Reply




We would like to thank Drs Uzun and Pehlivan for their letter and interest in our study.


Referring to their first comment, we did not consider the menstrual cycle of the female participants. All female participants, as far as they knew, were not pregnant. We acknowledge that according to the study by Ulaş and associates on 23 patients, the subfoveal choroidal thickness may potentially be associated with the menstrual cycle. In view of the relatively low magnitude of the observed changes in subfoveal choroidal thickness, we believe, however, that this potential flaw in the design of our study may not have markedly influenced the results and conclusions of our study.

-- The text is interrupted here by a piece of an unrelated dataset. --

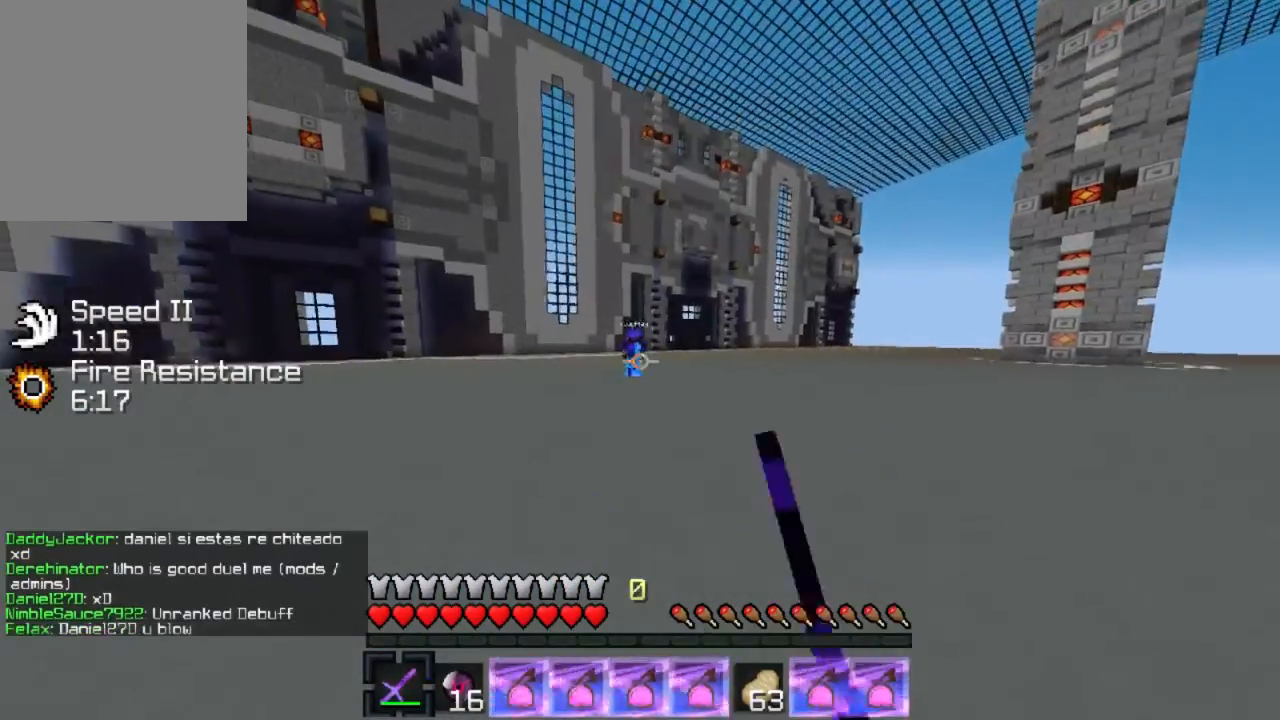
{"keys": ["w"], "events": []}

Referring to the second and fourth comments made by Drs Uzun and Pehlivan, population-based studies have suggested that subfoveal choroidal thickness was not significantly correlated with blood pressure and arterial hypertension, cigarette smoking and alcohol consumption, serum concentrations of lipids and glucose, and prevalence of diabetes mellitus. One may infer that it was not mandatory to adjust for the presence of these systemic diseases and parameters in our study population with respect to the subfoveal choroidal thickness. In addition, the study participants were generally healthy; thus, it was unlikely that they suffered from a systemic disease, nor did they take medication against it. We fully agree with Drs Uzun and Pehlivan that these systemic diseases, if present, may affect the retinal vascular networks.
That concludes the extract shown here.